If you want to transition objects from the Cloud Storage Pool, you must create the appropriate lifecycle configuration on the external S3 bucket, and you must use a storage solution that implements the Glacier storage class and supports the S3 POST Object restore API.

For example, suppose you want all objects that are moved from StorageGRID to the Cloud Storage Pool to be transitioned to Amazon S3 Glacier storage immediately. You would create a lifecycle configuration on the external S3 bucket that specifies a single action (Transition) as follows:

    <ID>Transition Rule</ID>

This rule would transition all bucket objects to Amazon S3 Glacier on the day they were created (that is, on the day they were moved from StorageGRID to the Cloud Storage Pool).

Important When configuring the external bucket's lifecycle, never use Expiration actions to define when objects expire. Expiration actions cause the external storage system to delete expired objects. If you later attempt to access an expired object from StorageGRID, the deleted object will not be found.

If you want to transition objects in the Cloud Storage Pool to S3 Glacier Deep Archive (instead of to Amazon S3 Glacier), specify <StorageClass>DEEP_ARCHIVE</StorageClass> in the bucket lifecycle. However, be aware that you cannot use the Expedited tier to restore objects from S3 Glacier Deep Archive.

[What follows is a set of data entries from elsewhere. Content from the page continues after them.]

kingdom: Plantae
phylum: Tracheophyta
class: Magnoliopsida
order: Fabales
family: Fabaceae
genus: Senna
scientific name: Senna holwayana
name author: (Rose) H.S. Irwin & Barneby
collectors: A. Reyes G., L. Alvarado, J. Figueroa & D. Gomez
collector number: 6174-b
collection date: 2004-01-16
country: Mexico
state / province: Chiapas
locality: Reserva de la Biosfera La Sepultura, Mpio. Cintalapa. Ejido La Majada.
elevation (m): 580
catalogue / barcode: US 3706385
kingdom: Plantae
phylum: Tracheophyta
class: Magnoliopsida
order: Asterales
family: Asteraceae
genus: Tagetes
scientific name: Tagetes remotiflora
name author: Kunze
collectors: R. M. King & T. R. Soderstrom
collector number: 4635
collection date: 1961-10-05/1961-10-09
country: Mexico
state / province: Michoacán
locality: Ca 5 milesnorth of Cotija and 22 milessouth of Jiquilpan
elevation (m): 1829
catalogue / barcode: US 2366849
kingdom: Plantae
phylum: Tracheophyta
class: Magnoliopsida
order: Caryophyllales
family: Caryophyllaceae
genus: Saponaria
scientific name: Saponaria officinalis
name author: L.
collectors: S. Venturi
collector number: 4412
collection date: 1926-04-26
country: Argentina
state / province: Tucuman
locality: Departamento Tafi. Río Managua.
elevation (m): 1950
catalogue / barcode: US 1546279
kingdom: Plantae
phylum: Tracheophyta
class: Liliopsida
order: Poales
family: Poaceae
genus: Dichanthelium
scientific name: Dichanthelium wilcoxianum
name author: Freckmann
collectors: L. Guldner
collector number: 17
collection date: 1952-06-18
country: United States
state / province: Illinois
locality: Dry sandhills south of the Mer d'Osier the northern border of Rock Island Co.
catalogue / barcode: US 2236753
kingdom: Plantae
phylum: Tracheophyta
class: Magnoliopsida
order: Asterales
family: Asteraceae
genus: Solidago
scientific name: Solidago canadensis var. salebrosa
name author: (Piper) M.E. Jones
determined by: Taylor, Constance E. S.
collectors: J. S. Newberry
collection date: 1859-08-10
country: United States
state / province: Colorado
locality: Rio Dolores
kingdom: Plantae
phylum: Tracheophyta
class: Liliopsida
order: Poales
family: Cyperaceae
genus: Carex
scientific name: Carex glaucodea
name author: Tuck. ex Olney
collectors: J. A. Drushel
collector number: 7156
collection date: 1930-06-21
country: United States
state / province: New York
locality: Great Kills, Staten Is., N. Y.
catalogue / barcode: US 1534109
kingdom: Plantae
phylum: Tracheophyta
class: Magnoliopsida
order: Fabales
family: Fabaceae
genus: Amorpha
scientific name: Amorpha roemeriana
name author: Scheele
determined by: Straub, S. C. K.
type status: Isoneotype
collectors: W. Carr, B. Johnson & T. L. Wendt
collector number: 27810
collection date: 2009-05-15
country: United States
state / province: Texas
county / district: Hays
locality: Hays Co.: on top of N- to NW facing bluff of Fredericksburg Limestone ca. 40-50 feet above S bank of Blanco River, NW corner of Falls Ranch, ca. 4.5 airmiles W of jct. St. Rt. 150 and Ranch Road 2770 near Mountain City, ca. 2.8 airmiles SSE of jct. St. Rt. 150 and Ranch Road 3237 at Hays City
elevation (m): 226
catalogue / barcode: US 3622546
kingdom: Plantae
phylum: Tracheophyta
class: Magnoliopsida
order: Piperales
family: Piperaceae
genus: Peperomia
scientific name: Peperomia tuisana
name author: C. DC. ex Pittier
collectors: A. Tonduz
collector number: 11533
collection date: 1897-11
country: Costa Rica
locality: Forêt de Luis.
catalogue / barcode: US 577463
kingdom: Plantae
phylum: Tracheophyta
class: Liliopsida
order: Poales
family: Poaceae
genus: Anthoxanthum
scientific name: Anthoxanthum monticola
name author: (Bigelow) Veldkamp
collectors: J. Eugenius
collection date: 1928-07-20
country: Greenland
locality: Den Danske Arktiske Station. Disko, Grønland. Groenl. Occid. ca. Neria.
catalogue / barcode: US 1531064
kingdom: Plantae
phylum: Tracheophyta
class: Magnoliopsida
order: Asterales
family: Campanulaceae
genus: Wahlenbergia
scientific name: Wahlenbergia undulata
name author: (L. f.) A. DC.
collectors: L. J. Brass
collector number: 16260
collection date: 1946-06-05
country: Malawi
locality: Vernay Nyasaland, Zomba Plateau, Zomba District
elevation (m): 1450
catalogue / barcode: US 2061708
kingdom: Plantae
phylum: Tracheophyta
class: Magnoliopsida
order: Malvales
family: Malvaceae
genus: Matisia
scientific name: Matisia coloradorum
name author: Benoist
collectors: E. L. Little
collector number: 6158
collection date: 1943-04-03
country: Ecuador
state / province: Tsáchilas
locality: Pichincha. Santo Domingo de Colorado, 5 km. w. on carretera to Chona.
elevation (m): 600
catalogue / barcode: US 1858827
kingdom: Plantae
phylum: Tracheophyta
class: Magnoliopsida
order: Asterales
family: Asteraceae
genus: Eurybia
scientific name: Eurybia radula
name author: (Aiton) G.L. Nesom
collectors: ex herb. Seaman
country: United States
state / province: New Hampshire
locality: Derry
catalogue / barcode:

Azure: Considerations for Access tier

When you configure an Azure storage account, you can set the default Access tier to Hot or Cool. When creating a storage account for use with a Cloud Storage Pool, you should use the Hot tier as the default tier. Even though StorageGRID immediately sets the tier to Archive when it moves objects to the Cloud Storage Pool, using a default setting of Hot ensures that you will not be charged an early deletion fee for objects removed from the Cool tier before the 30-day minimum.

Azure: Lifecycle management not supported

Do not use Azure Blob Storage lifecycle management for the container used with a Cloud Storage Pool. The lifecycle operations might interfere with Cloud Storage Pool operations.